Some people have come to think that it’s the government paying for these things, but that’s exactly backward. It’s the taxpayers, the contributing members of society, who are paying the bills and who are the ones the government was formed to serve in the first place. That’s something an awful lot of people in our government at every level seem to have forgotten and also one of the reasons it was so healthy that they were rebuked by many of those same taxpayers in the last election.

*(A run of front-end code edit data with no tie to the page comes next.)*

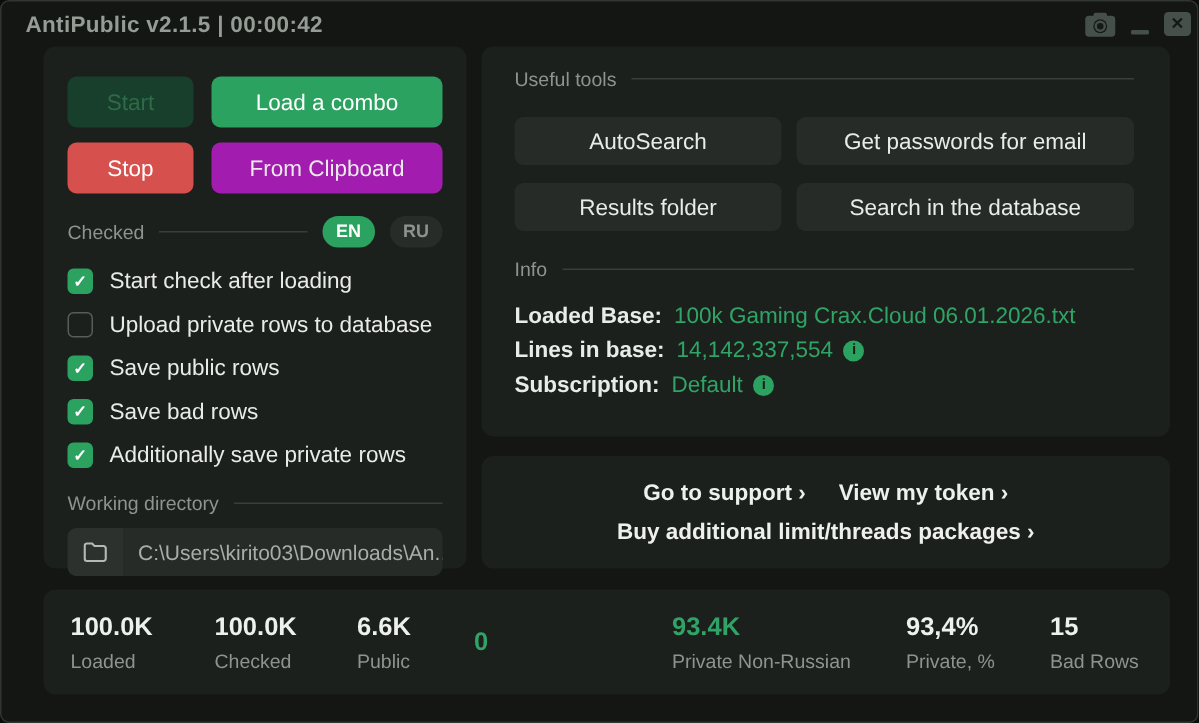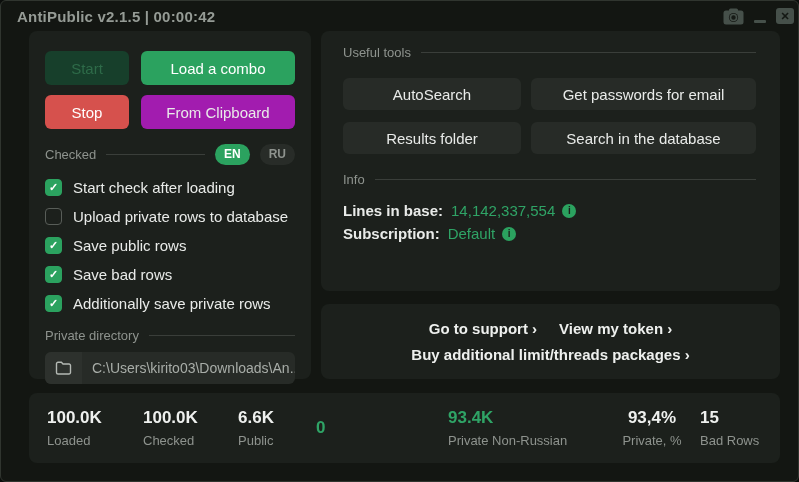--- a/index.html
+++ b/index.html
@@ -225,6 +225,11 @@
       <span class="divider"></span>
     </div>
     <div class="info-list">
+      <div class="info-line">
+        <span class="label">Loaded Base:</span>
+        <span class="value">100k Gaming Crax.Cloud 06.01.2026.txt</span>
+
+      </div>
       <div class="info-line has-icon">
         <span class="label">Lines in base:</span>
         <span class="value">14,142,337,554</span>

This is exactly why I have never, and will never as long as I live, vote anything but a firm “NO” to any and all requests for a tax increase of any kind whatsoever. If decades of life experience have taught me nothing else, it’s this: 1) most taxes go to things which directly benefit me not one iota, 2) the vast majority of time that I vote no, there will be enough gullible taxpayers who out of guilt if not personal selfishness will vote yes and ram the increase down my throat anyway, and most importantly 3) when push comes to shove, the funds will ALWAYS be found to cover the essentials. You can bet that when the garbage isn’t getting picked up, enough people will raise enough of a stink that wasteful government officials will manage to find a frill to cut elsewhere so as to cover what really matters. I have never, ever been personally inconvenienced for long - if ever - by the failure, albeit far too rare, of a tax increase request.
"Some people have come to think that it’s the government paying for these things, but that’s exactly backward." Exactly! And let's not forget that each time the "government" prints more money, they're adding to the debt being placed on the shoulders of our children and grandchildren for decades to come.